Beefy Boxes and Bandwidth Generously Provided by pair Networks
Keep It Simple, Stupid

Re: Regexp mystery (to me)

by jwkrahn (Abbot)
on Mar 03, 2008 at 20:19 UTC ( [id://671712] : note . print w/replies, xml ) Need Help??

in reply to Regexp mystery (to me)

This code works like I want it to.

It does?    Really?    OK.

use strict;
use warnings;
our $list;
our @clients;
our $filedef1=$ARGV[0]; #name of client CSV file

Why are you declaring those variables here when you are only using them inside the read_clients() subroutine?

&read_clients ();

You shouldn't use & when calling subroutines, see perlsub for reasons why.

# define regex components
my $accode = qr(^"(.*)",.*,.*,.*,.*,.*,.*,.*,.*,.*,.*,.*,.*,.*,.*)x;

my $name = qr(^.*,"(.*)",.*,.*,.*,.*,.*,.*,.*,.*,.*,.*,.*,.*,.*)x;

Why include the empty fields after the captured field?

# do regex matches
print "Extractions:\n";
my @extractions = $list =~ m{(?: $name)}mxgc;

Why are you using the /c option? It is only relevant if you are using the \G zero-width assertion in the pattern.

print "$extractions[$_], " for 0.. $#extractions;
print "End of Program!\n";
##Beginning of subroutine for reading the document source file.
sub read_clients
open FILEDEF1, "< $filedef1" or die "error reading $filedef1-$!";
while (<>)

The special <> readline operator will treat @ARGV as a list of file names and open and read each line from all of those files. Since $filedef1 is the first element of @ARGV the file will be opened and the first line from that file will be read into the $_ variable.

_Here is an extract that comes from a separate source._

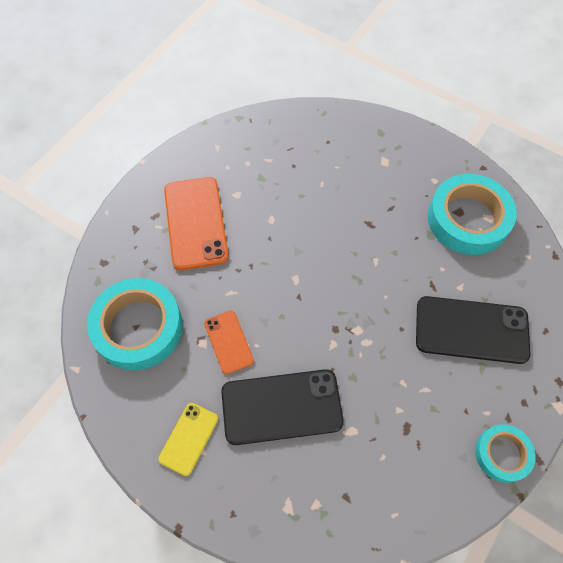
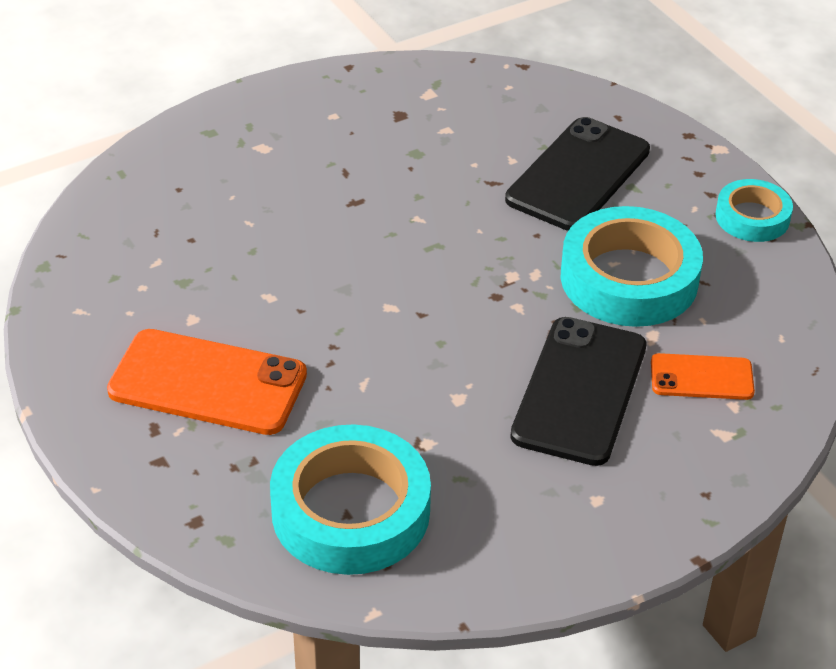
camera: 65 degrees left, 20 degrees down
(189, 438) = (571, 506): yellow phone -> none
(228, 342) = (444, 413): orange phone -> orange phone (701, 377)
(468, 219) = (417, 112): turquoise tape -> turquoise tape (629, 278)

    push (@clients, <FILEDEF1>);

You are pushing all the lines from the file onto the @clients array from inside the loop so you should have the number of lines times the file in the array.

close FILEDEF1;
$list = join(' ',@clients);

You are joining the lines together with a single space character. That may confuse the /m option on regular expressions? That means that every line except the first will have a space at the beginning.

 print $list;
} ##End of block for reading the document source file.

Replies are listed 'Best First'.
Re^2: Regexp mystery (to me)
by ysth (Canon) on Mar 03, 2008 at 21:34 UTC
    You shouldn't use & when calling subroutines, see perlsub for reasons why.
    A quick read of perlsub doesn't show what you might mean, and IMO there is no problem with consistently using & and parentheses.
      With parentheses it's fine, as long as you're not using prototypes. Without the parentheses it could cause a problem.

Re^2: Regexp mystery (to me)
by barkingdoggy (Initiate) on Mar 03, 2008 at 21:00 UTC
    Thank you. That space joining the lines together is the problem. BOY, IS MY FACE RED! Mystery explained!
      That may have been the problem in this specific bug, but you should really use Text::xSV instead of parsing CSV files with a regex. Regex-based solutions cannot parse CSV files correctly in many cases.

      My criteria for good software:
      1. Does it work?
      2. Can someone else come in, make a change, and be reasonably certain no bugs were introduced?